BooksTools

Miami Modern Metropolis: Paradise and Paradox in Midcentury Architecture and Planning

Author:

Robert Steuteville

Article Type:

Resources

New Urban News
Issue:

Jul-Aug 2010

Issue Date:

Thu, 2010-07-15

Page Number:

13

Volume:

15.5

Edited by Allan T. Shulman
Balcony Press, 2010, 414 pp, $85 hardcover

Miami Modern Metropolis begins in earnest after World War II, when Miami Beach, the most striking and appealing place in southeast Florida, was already well under way. Miami Beach’s pattern of pedestrian-oriented streets was set, fronted by Deco and Moderne buildings. On the mainland, the city of Miami also had a downtown, a historic African-American neighborhood called Overtown, and new suburbs mostly for whites, like Coral Gables, built by “town founders” like George Merrick. Miami’s reputation as a fantasy playground for America had stuck in the public imagination, but the metropolis was still relatively small and human-scaled.

In the period from 1945 to 1975, when the population more than quadrupled, much of that human scale was swept away — especially in Overtown, deemed a good site for highway construction and urban renewal. This book tells the story of a city that was overrun by sprawl, much like America as a whole. But the dream, and the images that sold it, are hypnotic. If you want to understand sprawl and why America was so taken by it, Miami Modern Metropolisoffers plenty of insight.

Visit the Miami area today and you’ll discover that the best parts — like Miami Beach and Coral Gables — were largely built prior to World War II. The promise of the 1950s, on the other hand, has soured. The tract housing that was supposed to provide a better life for most families has turned into sprawl. Much of the industrial park activity has been shipped overseas. Shopping centers and modern buildings have not aged so well. Miami is no longer America’s fantasy playground.

Yet for a shining period covered in this book, the future looked really, really bright — if you didn’t happen to be African-American. This is the suburban, modern America Dream at its purest and most potent. The photographs show no age or wear, and present the designs in their best light, at the best time. The downside of all of this growth was not apparent at that time to most people. In the middle of the 20th Century, Miami’s architects, builders, and most of its citizens were on a roll.

Miami Modern Metropolis is visually lavish. The images are so strong that the reader is led to flip through the book again and again, reading the captions and devouring the photographs and renderings. This book has a lot of text, structured as a series of essays by many writers. Some of the writing is vivid, like the chapter on highways by Kara Wood.

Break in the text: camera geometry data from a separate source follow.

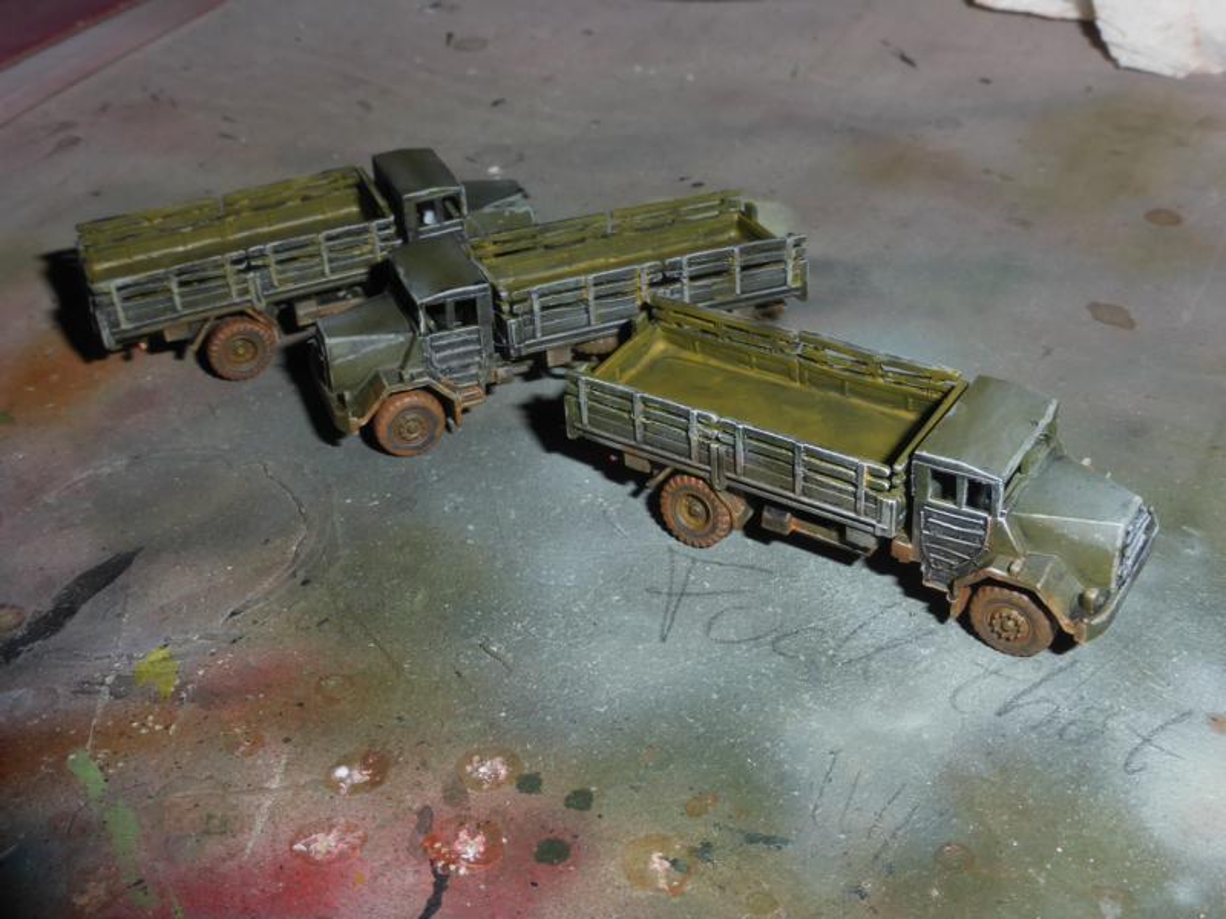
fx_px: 1381
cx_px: 613
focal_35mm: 39
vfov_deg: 36.8
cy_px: 460
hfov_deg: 47.9
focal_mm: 6.9
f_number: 8
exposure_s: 1/800
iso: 100
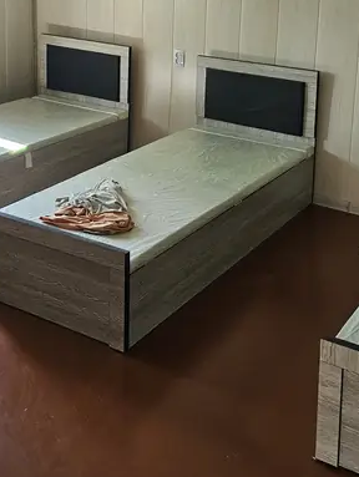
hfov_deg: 27.1
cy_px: 40
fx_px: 745
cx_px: 160
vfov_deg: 33.5
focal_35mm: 54
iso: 160
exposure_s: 1/180
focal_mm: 6.3
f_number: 1.7
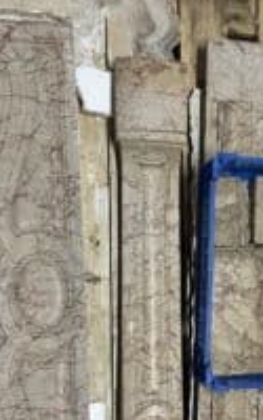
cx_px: 210
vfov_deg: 39.0
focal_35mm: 51
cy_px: 288
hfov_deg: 24.9
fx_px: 585
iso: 800
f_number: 1.78
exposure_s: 1/25
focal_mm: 6.86
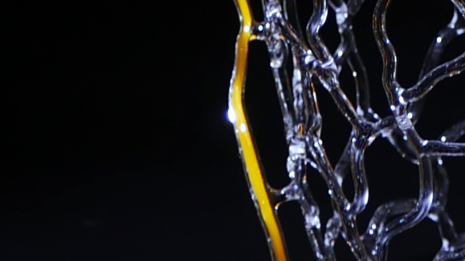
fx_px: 9307
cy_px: -569
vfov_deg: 1.6
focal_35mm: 755
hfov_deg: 2.9
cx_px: 672
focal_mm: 53
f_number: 4.5
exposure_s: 2.5
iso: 200
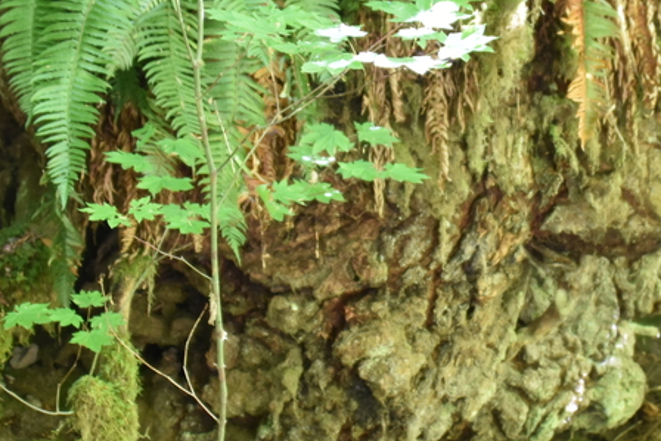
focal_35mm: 80
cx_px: 544
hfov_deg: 24.9
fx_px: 1469
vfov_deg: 17.1
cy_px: 263
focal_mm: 28
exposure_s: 1/60
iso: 1600
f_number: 3.5
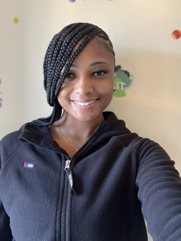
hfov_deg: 46.8
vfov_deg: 60.0
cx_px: 90
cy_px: 120
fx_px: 209
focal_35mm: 30
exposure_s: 1/40
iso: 400
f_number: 2.2
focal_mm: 2.71
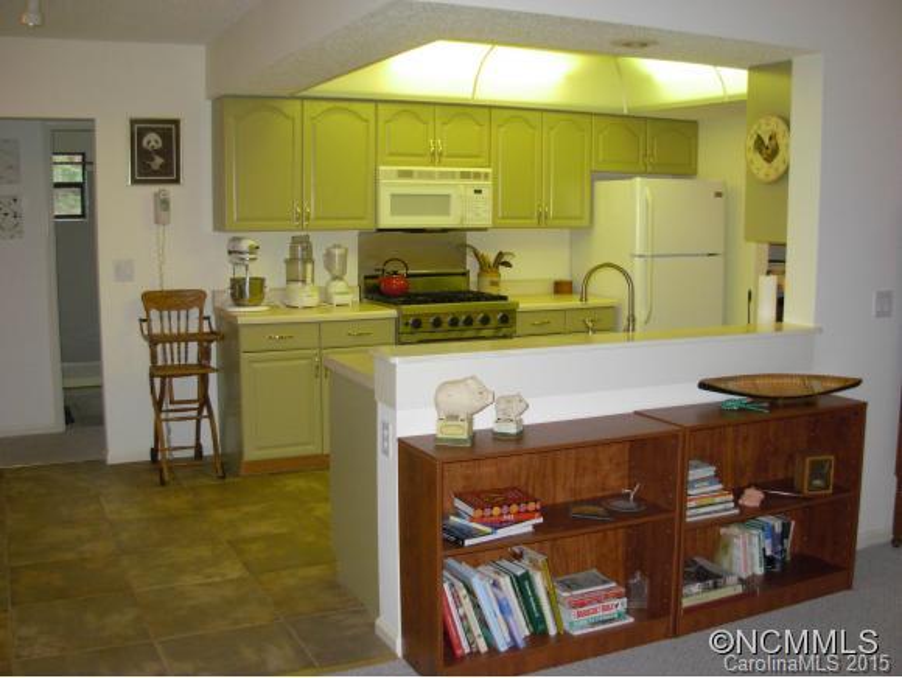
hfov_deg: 48.9
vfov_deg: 37.8
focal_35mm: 38
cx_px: 451
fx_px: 991
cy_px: 339
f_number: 2.9
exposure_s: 1/98.7
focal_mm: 6.3
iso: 244
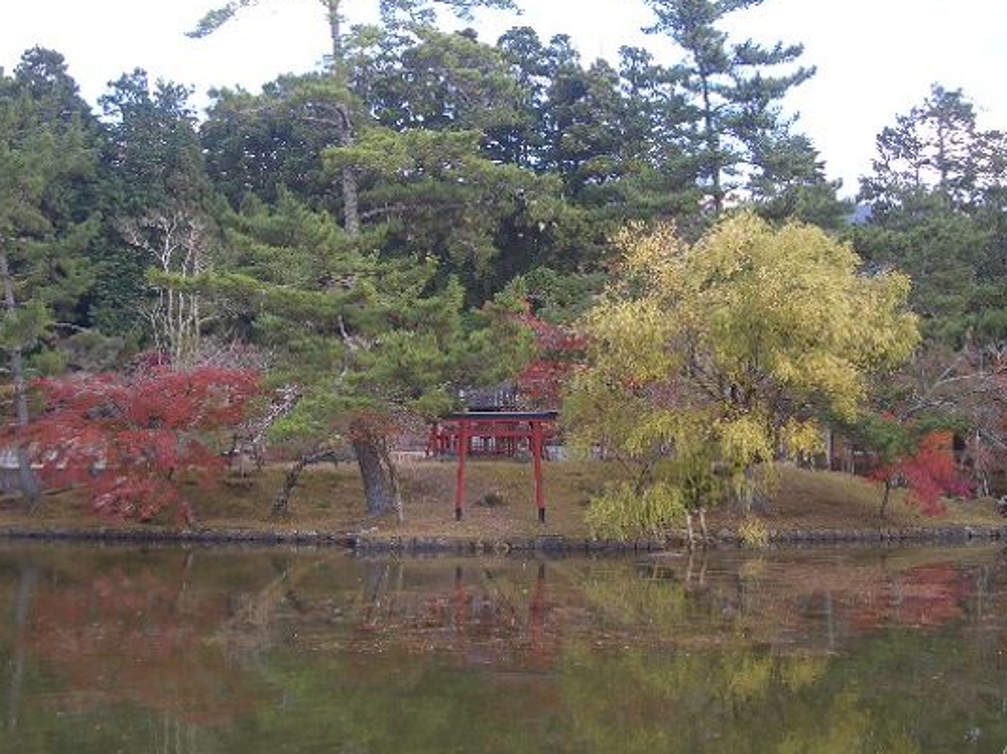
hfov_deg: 38.0
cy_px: 343
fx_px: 1454
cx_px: 399
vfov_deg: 29.1
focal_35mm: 50
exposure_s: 1/125
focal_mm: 6.8
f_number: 2.8
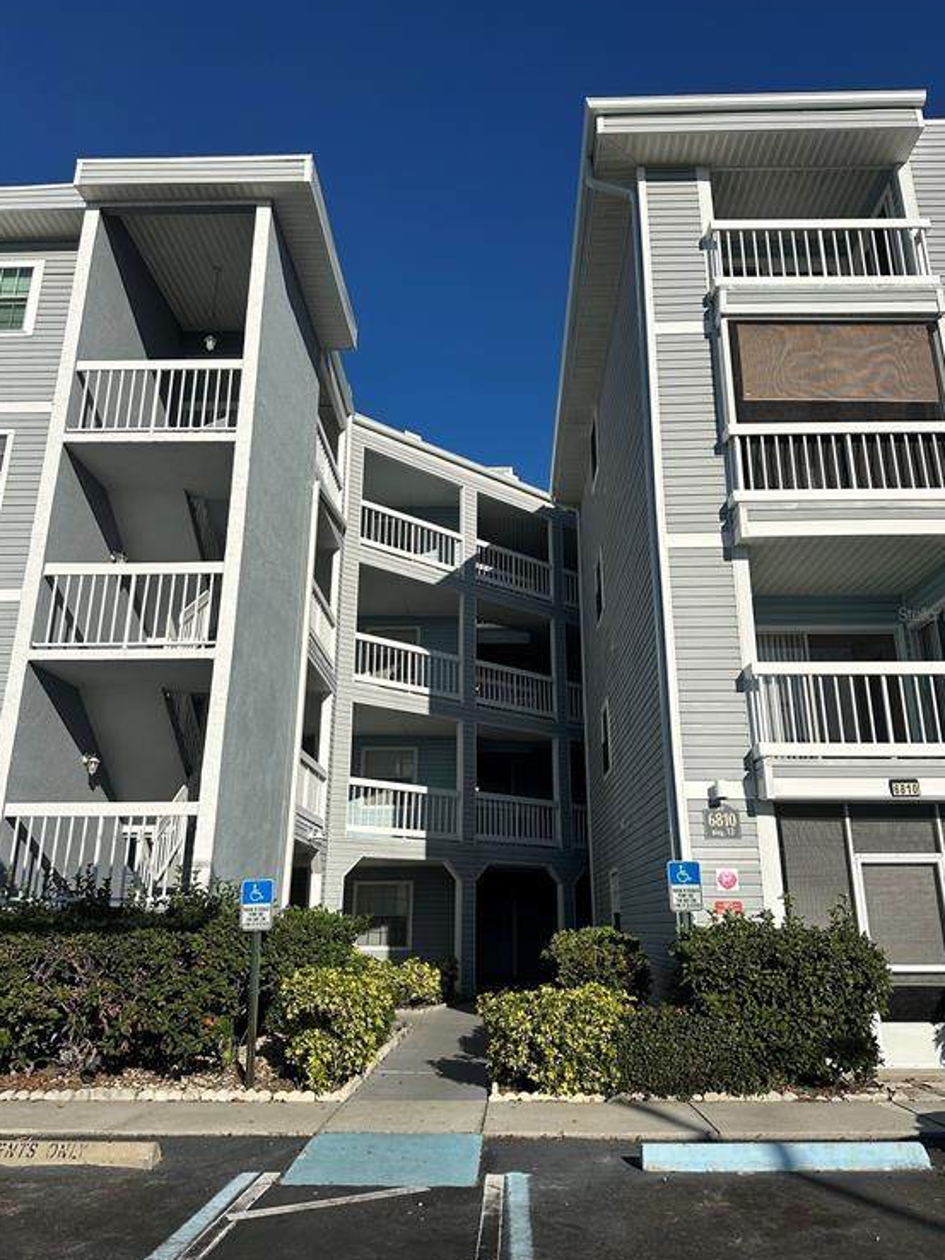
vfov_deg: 69.4
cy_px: 614
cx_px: 484
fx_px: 910
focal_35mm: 25
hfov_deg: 54.9
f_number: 1.78
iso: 80
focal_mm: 6.86
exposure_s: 1/9709
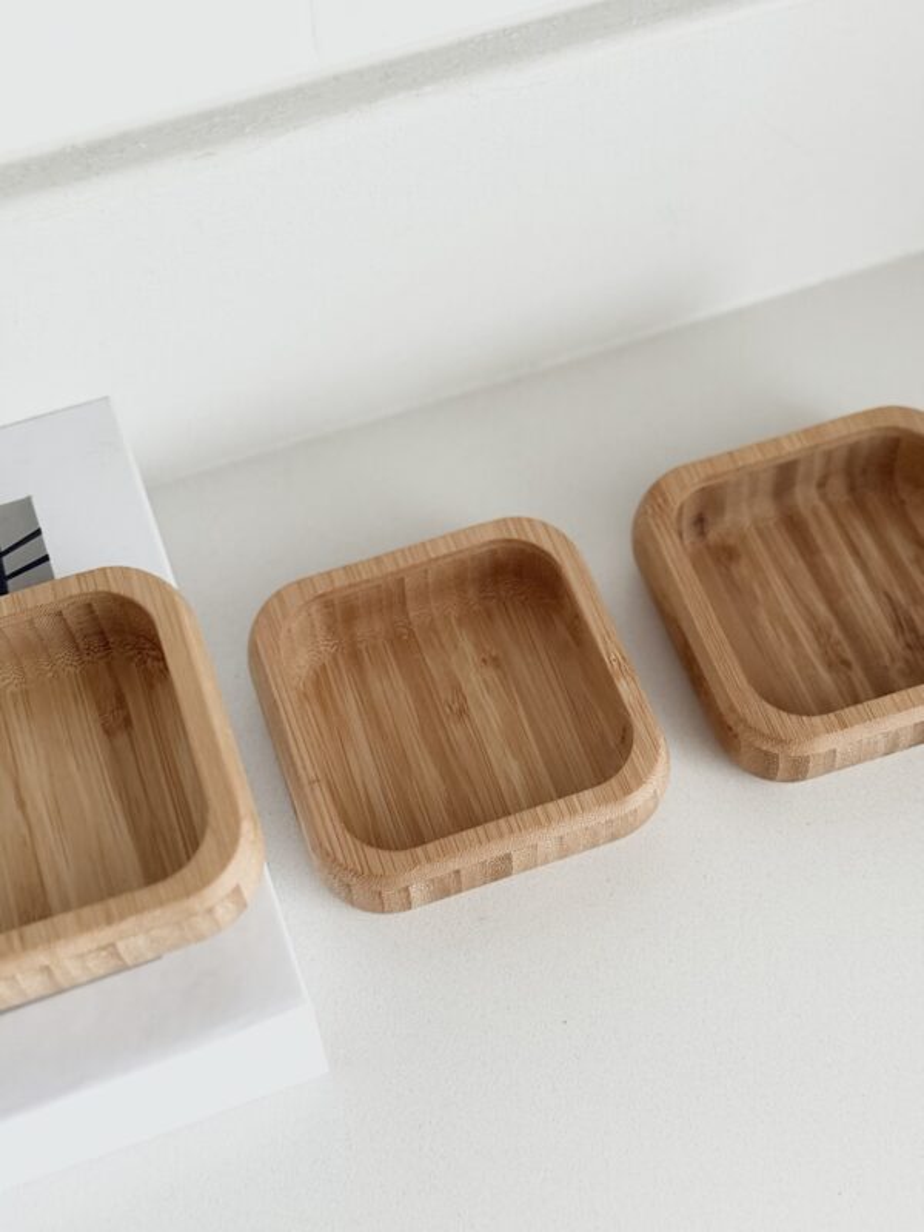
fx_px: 1708
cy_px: 616
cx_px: 462
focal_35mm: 48
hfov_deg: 30.3
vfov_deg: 39.7
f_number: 1.78
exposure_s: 1/29
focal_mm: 6.76
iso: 800
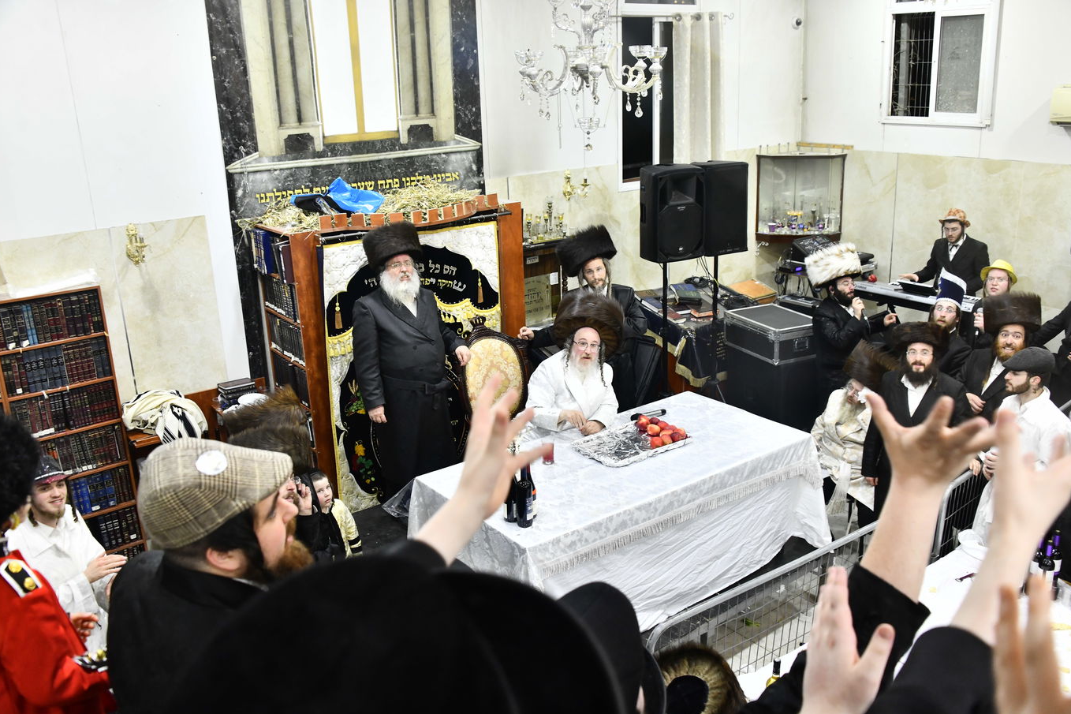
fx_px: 982
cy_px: 348
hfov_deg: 57.2
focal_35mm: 33
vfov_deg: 40.0
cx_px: 542
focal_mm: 32
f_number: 5.6
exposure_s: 1/160
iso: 1250
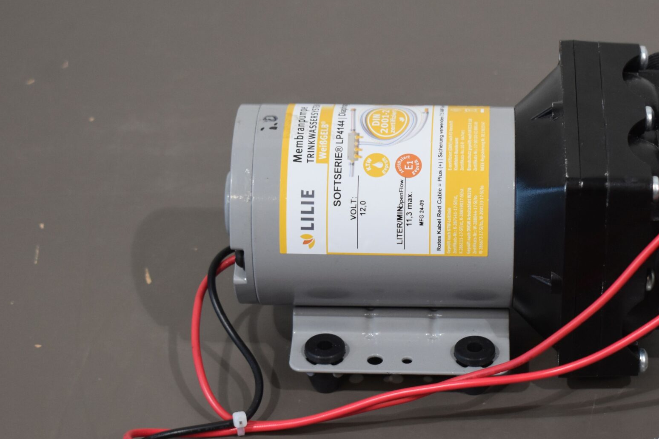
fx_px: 2087
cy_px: 275
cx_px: 518
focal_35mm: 114
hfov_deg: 17.8
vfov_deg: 12.0
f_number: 5.3
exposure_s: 1/160
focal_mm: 46
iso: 800
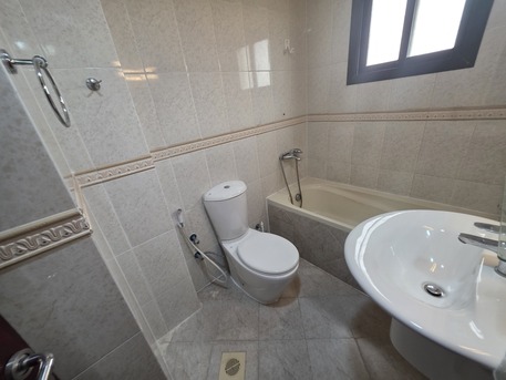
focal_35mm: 13
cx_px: 253
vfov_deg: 89.9
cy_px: 190
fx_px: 190
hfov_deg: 106.2
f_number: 1.9
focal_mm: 2.2
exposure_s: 1/100
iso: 160
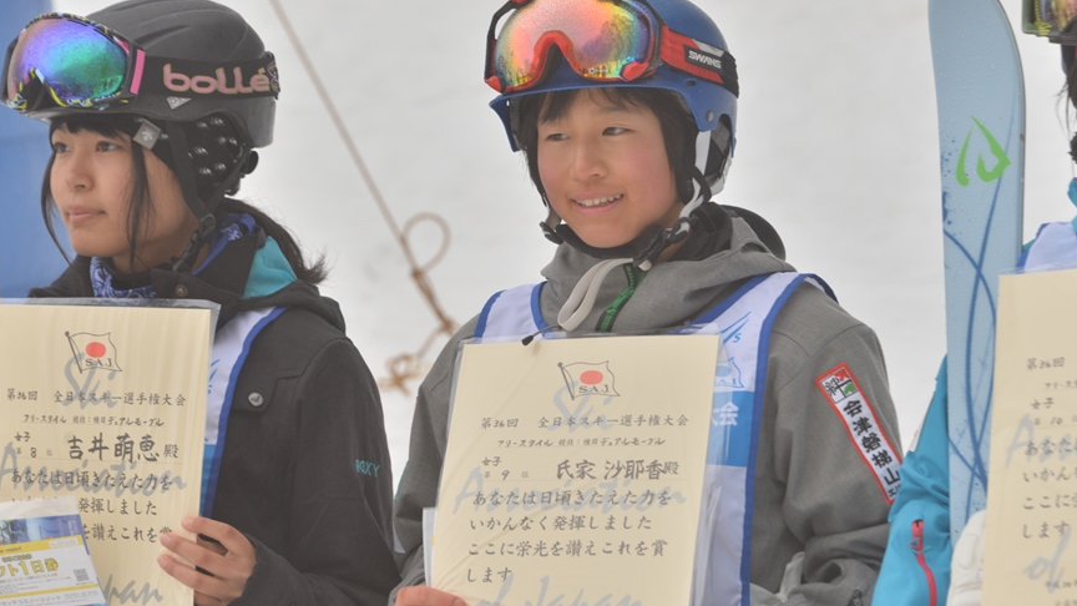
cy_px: 314
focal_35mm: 176
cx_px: 592
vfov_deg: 6.9
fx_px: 5026
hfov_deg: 12.2
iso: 400
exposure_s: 1/160
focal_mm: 145
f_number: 6.3
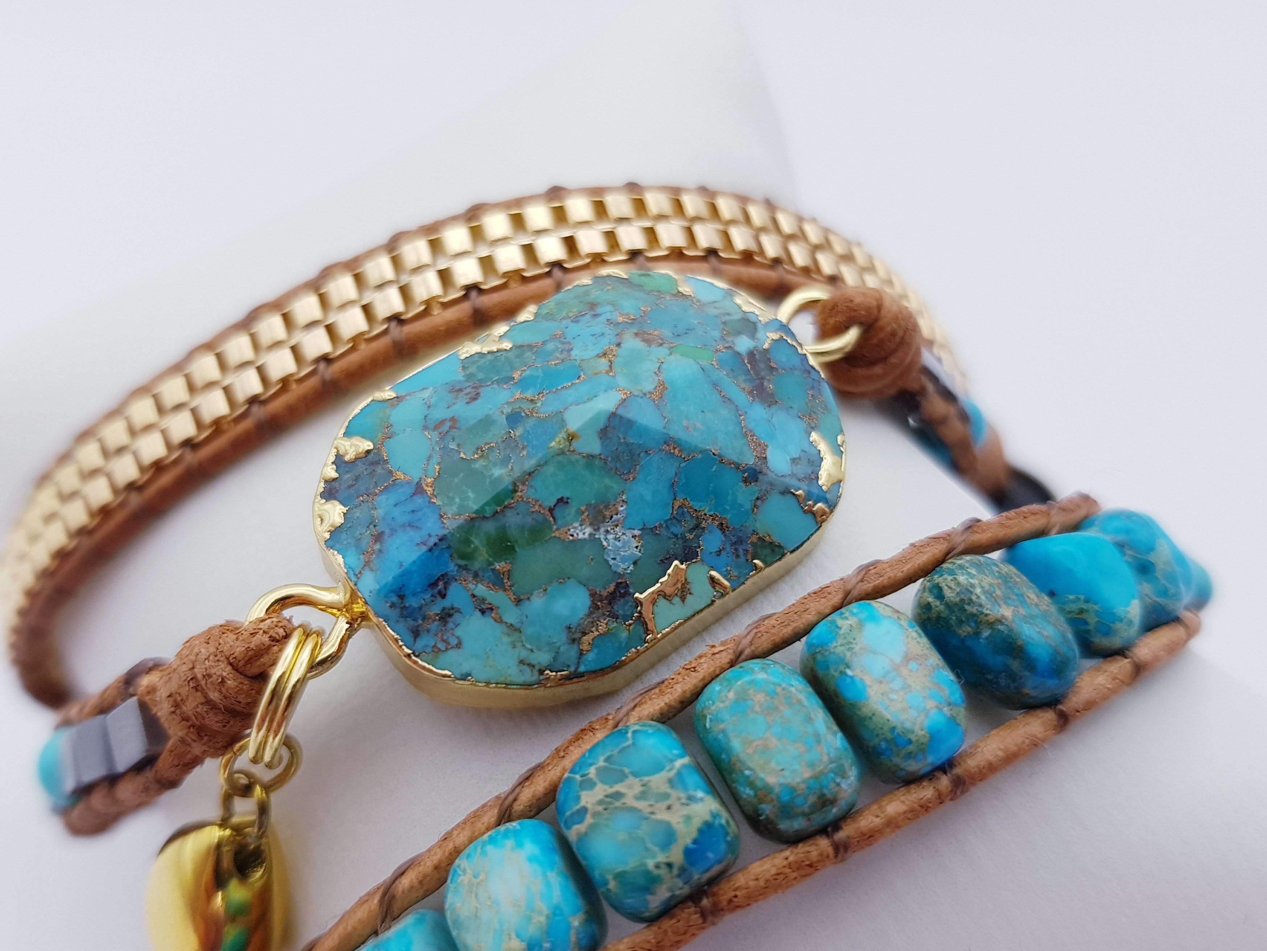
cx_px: 618
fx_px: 1098
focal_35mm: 30
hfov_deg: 60.0
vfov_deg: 46.7
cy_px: 532
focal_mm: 4.2
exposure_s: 1/111
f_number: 1.7
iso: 40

There are illuminating passages: “The car, tract home, and TV set, far from simply constituting the booty of an economic boom, were symbiotically linked artifacts of a middle-class lifestyle revolution made possible through an increasingly even distribution of national wealth — once the basis for federal economic policy, now yet another quaint and nostalgic aspect of America’s postwar modernity,” writes Greg Castillo in an essay.

Miami Modern Metropolis examines some of the major plans for Miami during this period. A plan for downtown by the renowned Greek town planner and architect Constantinos Doxiadis is held up as the apogee of planning for Miami during this period. It is probably better than a lot of plans from that time. Yet the aerial view of the plan, from the mid-1960s, shows what would have been a numbingly repetitive series of glass box towers on the waterfront. The plan was ultimately shelved, probably to the city’s benefit.

The book coincides with “the lowest ebb of planning culture in American history,” notes Jean-Francois Lejeune in one essay. In Miami this “resulted in undifferentiated and rampant sprawl,” he says. There were flashes of good sense, such as the town center for the 1960s Miami Lakes master-planned community, which remains walkable to this day. The conversion of Lincoln Road in Miami Beach to a pedestrian mall created a place that is appealing still. But these were exceptions.

Coherent urban planning in Miami was ultimately pushed aside in favor of a vague vision of a better future through high-speed travel and modern design. To buy into that vision completely, the city willingly gave up the street and the human scale. It was a Faustian bargain.